External Beam Radiation Therapy
External beam radiation therapy involves a series of daily outpatient treatments to accurately deliver radiation to the breast.
Painless radiation treatments are delivered in a series of daily sessions. Each treatment will last less than 30 minutes, Monday through Friday, for five to seven weeks.
The usual course of radiation treats only the breast, although treatment of the lymph nodes around the collarbone or the underarm area is sometimes needed.
3-dimensional conformal radiotherapy (3D-CRT) combines multiple radiation treatment fields to deliver very precise doses of radiation to the breast and spare surrounding normal tissue.

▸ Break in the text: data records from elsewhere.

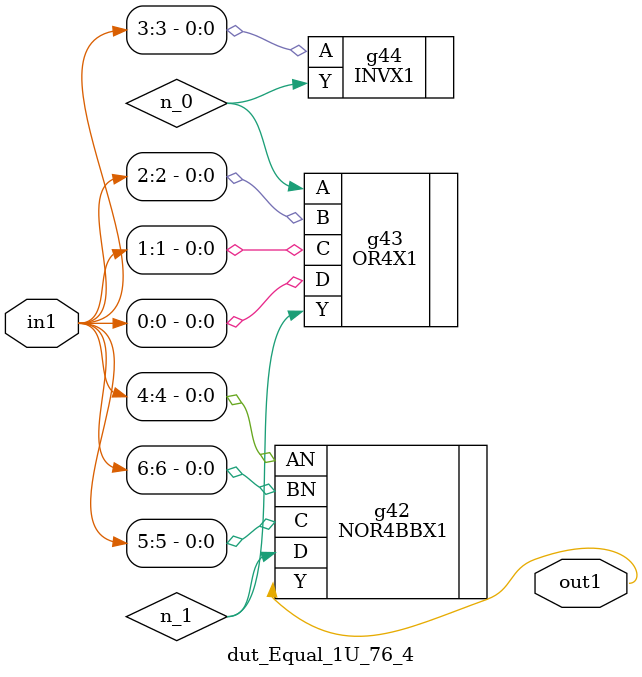
<source format=v>
`timescale 1ps / 1ps


module dut_Equal_1U_76_4(in1, out1);
  input [6:0] in1;
  output out1;
  wire [6:0] in1;
  wire out1;
  wire n_0, n_1;
  NOR4BBX1 g42(.AN (in1[4]), .BN (in1[6]), .C (in1[5]), .D (n_1), .Y
       (out1));
  OR4X1 g43(.A (n_0), .B (in1[2]), .C (in1[1]), .D (in1[0]), .Y (n_1));
  INVX1 g44(.A (in1[3]), .Y (n_0));
endmodule



</source>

Intensity modulated radiation therapy (IMRT) is a form of 3D-CRT that further modifies the radiation by varying the intensity of the radiation beams. It is currently being studied for treating breast cancer.
Side effects might include skin irritation, like a mild to moderate sunburn, mild to moderate breast swelling and fatigue.
Partial Breast Irradiation
Doctors are studying ways to deliver radiation to only part of the breast.
Available in a few clinics for a very select group of patients, these techniques are used after a lumpectomy to deliver radiation to the tumor site rather than the entire breast.
Breast brachytherapy involves placing flexible plastic tubes called catheters or a balloon into the breast. Over one to five days, the catheters or the balloon are connected to a brachytherapy machine so high doses of radiation can treat the nearby breast tissue.
Other techniques include 3-D conformal partial breast irradiation and intra-operative radiation therapy (IORT).
The long-term results of these techniques are still being studied. Talk with your radiation oncologist if you would like more information.
After Mastectomy Radiation
In cases where the breast is surgically removed, your doctor may suggest radiation therapy for the chest wall and nearby lymph node areas.
Whether or not radiation therapy should be used after removal of the breast depends on several factors, including the number of lymph nodes involved, tumor size and surgical margins.